How old is your youngest dog? If I wasn't too worried about young pups and growth plates then I'd just let them figure it out.

And start going out and about to all the many public places in the world with steps so my dogs could start practicing their footwork.


----------



## llombardo (Dec 11, 2011)

MaggieRoseLee said:


> How old is your youngest dog? If I wasn't too worried about young pups and growth plates then I'd just let them figure it out.
> 
> And start going out and about to all the many public places in the world with steps so my dogs could start practicing their footwork.


That would be my crazy, very energetic male that will be one in July. My female GSD is not even two yet. These are the two I'm worried about, because they are very active together and also very competitive. I'm going to start working him in agility so that might help with everything.


----------



## MaggieRoseLee (Aug 17, 2001)

Learning the footwork to do stairs IS a skill dogs need to learn. Much easier to just leap up and down skipping steps.

REally great for them to learn the rear end awareness and footwork if you can locate a long flight of stairs in a park? Entrance to library? Local court? School?

Just adding the leash, ONE dog at a time, and enough steps in the flight that they have to slow and think to figure it out is a great start.


----------



## Mikelia (Aug 29, 2012)

I agree, find an outside set of stairs and practise. When I lived in a house with no stairs we would do basic obedience on a long set of concrete steps near my house. They learned to take each step at a time, stop when asked, back up a few steps, turn around etc...
However, this all goes out the window now that I have stairs - they are so excited to go outside or inside that unless I stand on the bottom of the stairs and command them to slow or ask them to walk with me they never touch the bottom two steps. They are expected not to rush past people on the stairs though and they remember this in their excitement. Dogs lol.


----------



## TriciaS (Mar 25, 2013)

I taught my older dog (he's a lab) to wait at the top of the stairs until all people are off and I tell him "OK". I have little kids and don't want them getting trampled. My five month old GSD puppy is a whole different animal, but over the next few months she should get better.
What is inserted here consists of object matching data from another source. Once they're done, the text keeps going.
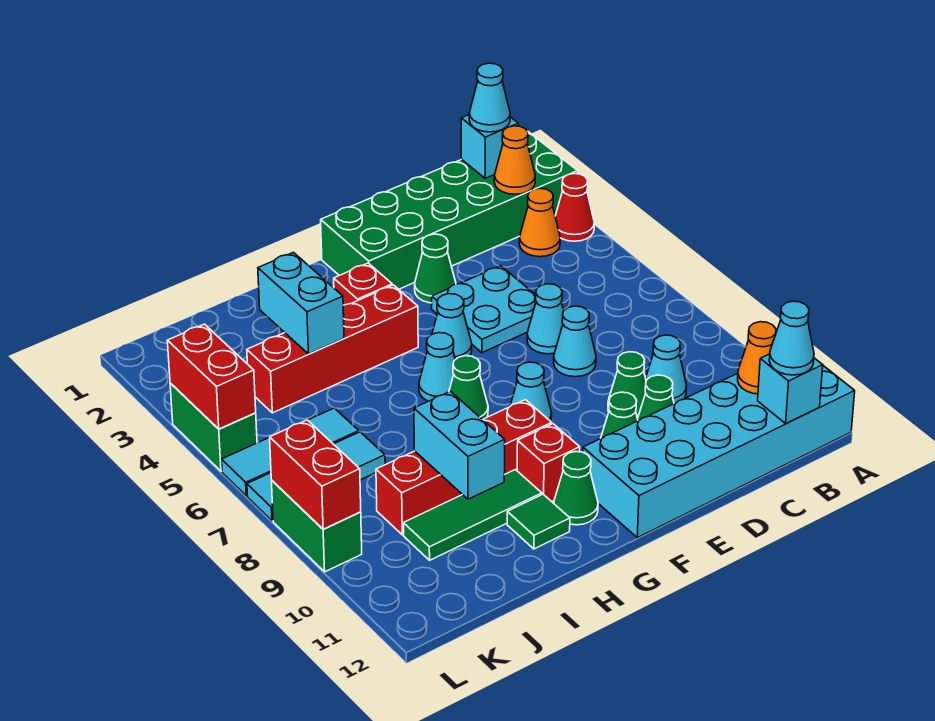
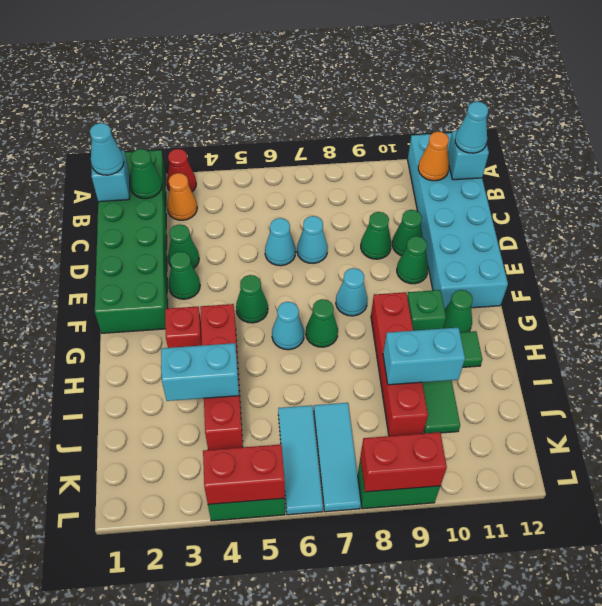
orange cone B2 level 2 -> green cone B2 level 2
cyan cone C9 level 1 -> none
none -> green cone D3 level 1
cyan plate D4:E5 level 1 -> none
cyan cone F5 level 1 -> green cone F5 level 1
red brick G10 level 1 -> green brick G10 level 1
She's still a crazy, wild pup who flies down the stairs if I can't grab her collar, and we have slippery hardwoods downstairs.


----------



## Merciel (Apr 25, 2013)

One thing I've done that seems to help dogs go both faster _and_ slower down the stairs (depending on the dog's specific issue) is playing the "Find It" game on stairs. This has helped foster dogs get more comfortable going up and down the condo stairs and has also encouraged Dog Mob to take it a little slower sometimes.

I put the dogs in a Stay somewhere nearby -- within sight of the stairs (usually at the top or bottom) if they're new to the game, out of sight if they're not. Then I scatter treats on some of the steps; the difficulty of the hiding places depends on how well the dogs know the game and how into it I'm feeling (when I'm lazy I will literally just fling treats randomly across the steps). Then the dogs get their release cue to go find and eat the treats.

In addition to the usual benefits of the combined Stay/Find game (impulse control, Stay proofing, asking them to use their brains and noses to sniff things out, etc.), I've found that it encourages the dogs to pay more attention to what they're doing on the stairs.

It does sometimes look like a furry avalanche of chaos so whether this works for you will depend heavily on the individual dogs in your crew, their chemistry as a bunch, and how much tolerance you have for a bunch of dogs playing pinball with each other on stairs. But I've had success with both the base game and variations.


----------



## Shaolin (Jun 16, 2012)

Maybe try putting your hand on the dogs' back as you go down the steps. I don't know why that worked for Finn, but that kept the up and down the steps zoomies to a minimum. A few weeks of walking up and down the steps just lightly touching his back made him hit every step.


----------